• [Exercise instructions]: An exact, complete printout of the listing is wanted, minus its images.
Segment Open
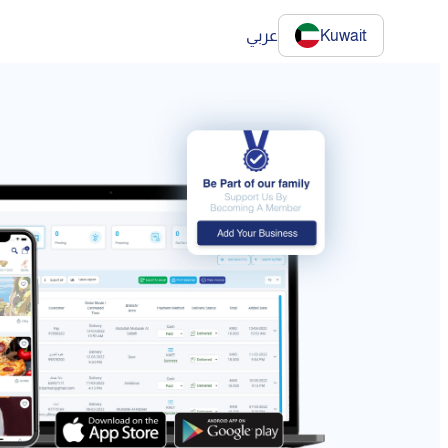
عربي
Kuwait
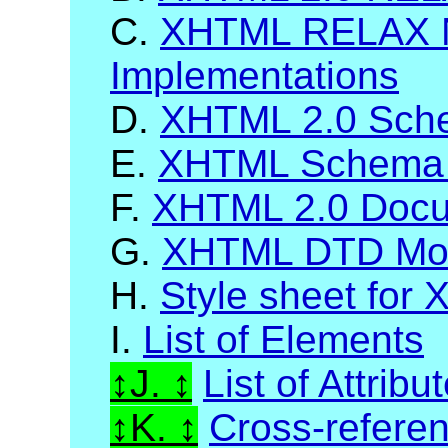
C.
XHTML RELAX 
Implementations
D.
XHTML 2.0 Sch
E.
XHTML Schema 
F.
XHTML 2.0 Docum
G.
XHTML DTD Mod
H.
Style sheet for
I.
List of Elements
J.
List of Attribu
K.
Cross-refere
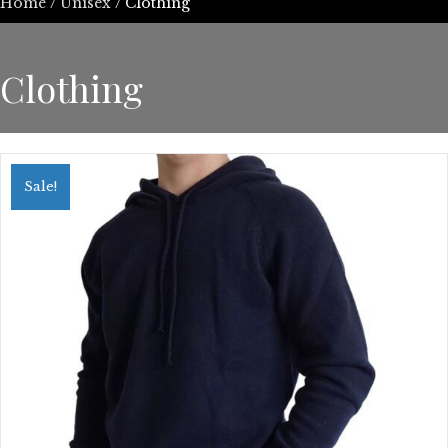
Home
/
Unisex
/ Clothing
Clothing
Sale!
Segment Closed
• [Solution to the exercise]:
عربي
Kuwait
C.
XHTML RELAX 
Implementations
D.
XHTML 2.0 Sch
E.
XHTML Schema 
F.
XHTML 2.0 Docum
G.
XHTML DTD Mod
H.
Style sheet for
I.
List of Elements
J.
List of Attribu
K.
Cross-refere
Home
/
Unisex
/ Clothing
Clothing
Sale!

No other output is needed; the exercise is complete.